The Oxnard Press-Courier said of this 1949 transaction: "Sale of 1882 acres south of Santa Susana and additional adjacent acreage in Los Angeles County for $400,000 was recorded in the county recorder's office today. George E. Barrett of Pacific Palisades sold the property to the Crummer Corp. of Nevada, according to the document." (See "Santa Susana Area Sale Brings $400,000," Oxnard Press-Courier, vol. 42, no. 35, 08/10/1949, p. 1.) A portion of the Barrett Pacific Palisades Estate became the property of Saint Matthews Episcopal Church and School in Pacific Palisades by the early 1950s.

Building Notes

An arcticle by the architectural writer R.W. Sexton, said of the Barrett House: "Located on the crest of the Pacific Palisades, against a backdrop of peculiar charm, the house of George E. Barrett, at Los [sic] Pulgas Canyon, Los Angeles, California, has been designed by John Byers, architect and Edla Muir, associate, to reflect the rugged character of the its site and thereby to enhance and in no way detract from the rare beauty of the natural landscape. The property on which the house is located, which was a part of one of the original Spanish settlements, consists of seventy acres on one side of a public boulevard [Sunset Boulevard], with an additional forty acres flanking a canyon down to the sea on the other side. The grounds have been beautifully landscaped, with wide open spaces, sometimes as large as an acre or two in extent, set out as lawns, flanked with flowers and shrubs characteristic of the locality, and bridle trails, winding between the sycamores and native oaks in the natural wood areas, leading from one beauty spot to another." (See R.W. Sexton, "An Up-to-Date House in the California Hills," Arts and Decoration, vol. XLV, no. 6, 02/1937, pp. 17, 50.) The Barrett Estate had a groundskeeper who lived in a gate lodge on the property.

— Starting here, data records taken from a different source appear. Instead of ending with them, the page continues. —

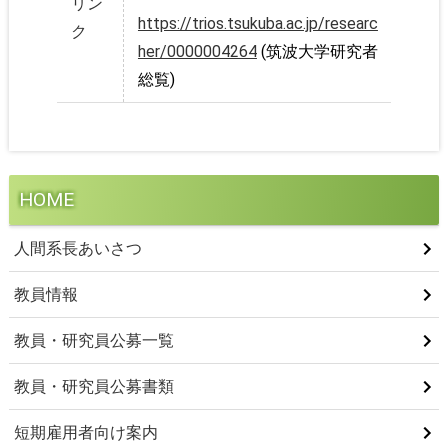
リン
https://trios.tsukuba.ac.jp/researc
ク
her/0000004264
(筑波大学研究者
総覧)
HOME
人間系長あいさつ
教員情報
教員・研究員公募一覧
教員・研究員公募書類
短期雇用者向け案内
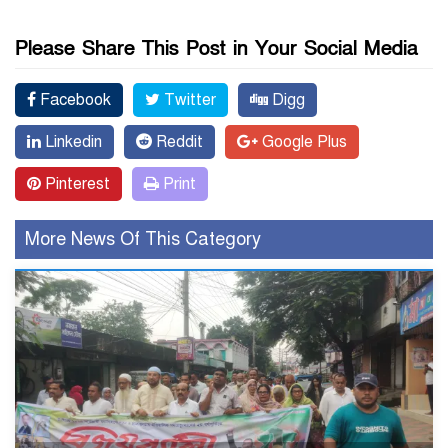
Please Share This Post in Your Social Media
Facebook
Twitter
Digg
Linkedin
Reddit
Google Plus
Pinterest
Print
More News Of This Category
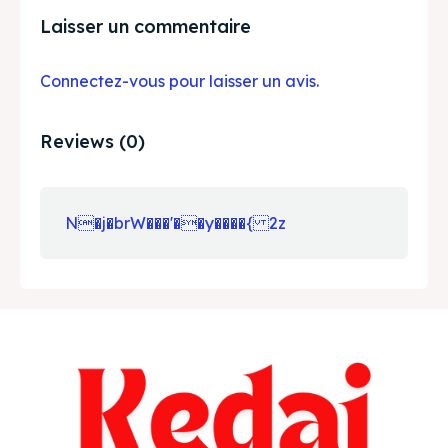
Laisser un commentaire
Connectez-vous pour laisser un avis.
Reviews (0)
N�j�brW���'��y����{ 2z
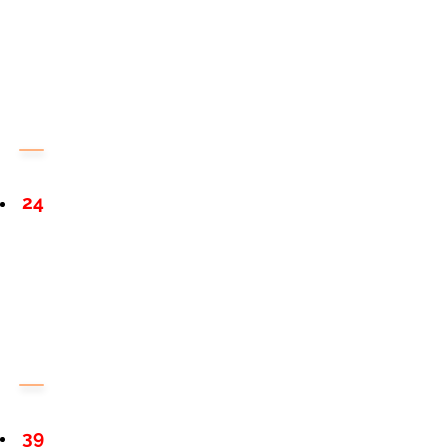
24
39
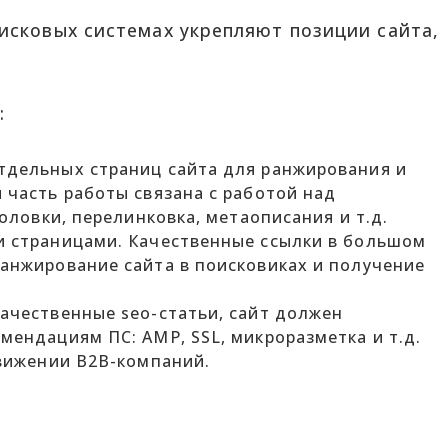
исковых системах укрепляют позиции сайта,
:
тдельных страниц сайта для ранжирования и
 часть работы связана с работой над
оловки, перелинковка, метаописания и т.д.
и страницами. Качественные ссылки в большом
анжирование сайта в поисковиках и получение
ачественные seo-статьи, сайт должен
мендациям ПС: AMP, SSL, микроразметка и т.д.
движении B2B-компаний.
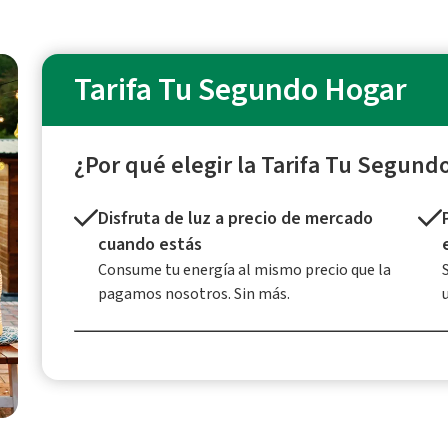
Tarifa Tu Segundo Hogar
¿Por qué elegir la Tarifa Tu Segund
Disfruta de luz a precio de mercado
cuando estás
Consume tu energía al mismo precio que la
pagamos nosotros. Sin más.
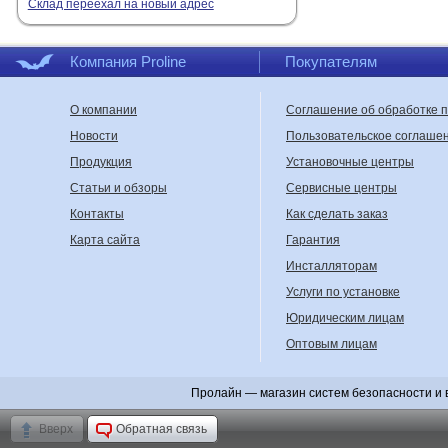
Склад переехал на новый адрес
Компания Proline
Покупателям
О компании
Соглашение об обработке 
Новости
Пользовательское соглаше
Продукция
Установочные центры
Статьи и обзоры
Сервисные центры
Контакты
Как сделать заказ
Карта сайта
Гарантия
Инсталляторам
Услуги по установке
Юридическим лицам
Оптовым лицам
Пролайн — магазин систем безопасности и 
Вверх
Обратная связь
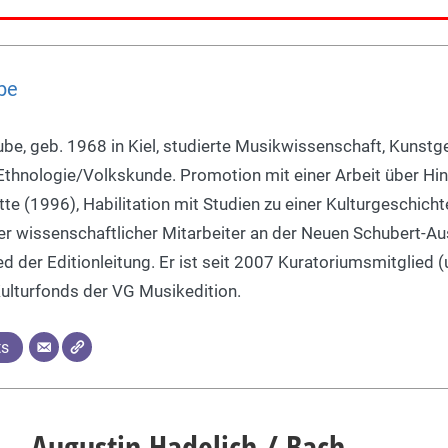
be
ube, geb. 1968 in Kiel, studierte Musikwissenschaft, Kunst
thnologie/Volkskunde. Promotion mit einer Arbeit über Hi
tte (1996), Habilitation mit Studien zu einer Kulturgeschicht
 er wissenschaftlicher Mitarbeiter an der Neuen Schubert-A
d der Editionleitung. Er ist seit 2007 Kuratoriumsmitglied 
Kulturfonds der VG Musikedition.
ts
Augustin Hadelich / Bach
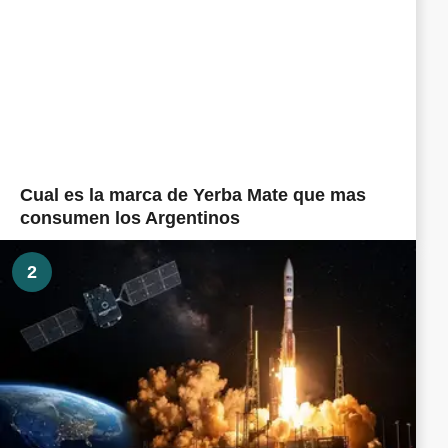
Cual es la marca de Yerba Mate que mas
consumen los Argentinos
2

As for the house itself, Sexton stated: "With the various materials of which the house is constructed shaped to conform to the character of the Norman-French style of architecture, an entrance tower forms the feature or focal point of the design, while a windmill has been treated as an integral part of the composition. The plan is of the rambling type, thoroughly informal yet well-balanced, and capably meets the owner's individual needs and requirements. The owner's bedroom and two guest rooms are placed on the first floor to the left of the living room, while the service quarters are located in a wing at the right. Aside from a circular bar room on the second floor of the tower and a servants; sitting room the rooms are confined to the first floor." (See R.W. Sexton, "An Up-to-Date House in the California Hills," Arts and Decoration, vol. XLV, no. 6, 02/1937, pp. 50.) Interestingly, the Chateau Du-Val, the apartment building where Barrett lived before he built this Norman estate, also had French stylistic elements, those derived from Chateauesque architecture.

The University of California, Santa Barbara (UCSB), maintains the John Byers papers, 1917-1955, (Collection #0000115), that contains 12 photographs and 26 drawings documenting the George E. Barrett House. According to the Online Archive of California (OAC): "26 original architectural drawings primarily in the form of details. Drawings include: floor plan, bar sections, barbecue elevations, and a plan for the weather vain. The folder is also comprised of detail drawings for the following elements: bar room ceiling, stair railing, bookcases, terrace, dining and breakfast room, organ grilles, servants room, fireplaces, gate, entrance hall, and window seat." (See Online Archive of California, California Digital Library.org, "Finding Aid for the John Byers papers, 1917-1955 0000115," accessed 10/31/2018.)

Demolition

The Mandeville Canyon Fire of 10/1978 fire in this section of the Pacific Palisades may have destroyed the Pacific Palisades Barrett House, along with about 85 neighboring residences. (See LA Conservancy.org, "St. Matthew's Episcopal Church," accessed 11/01/2018.)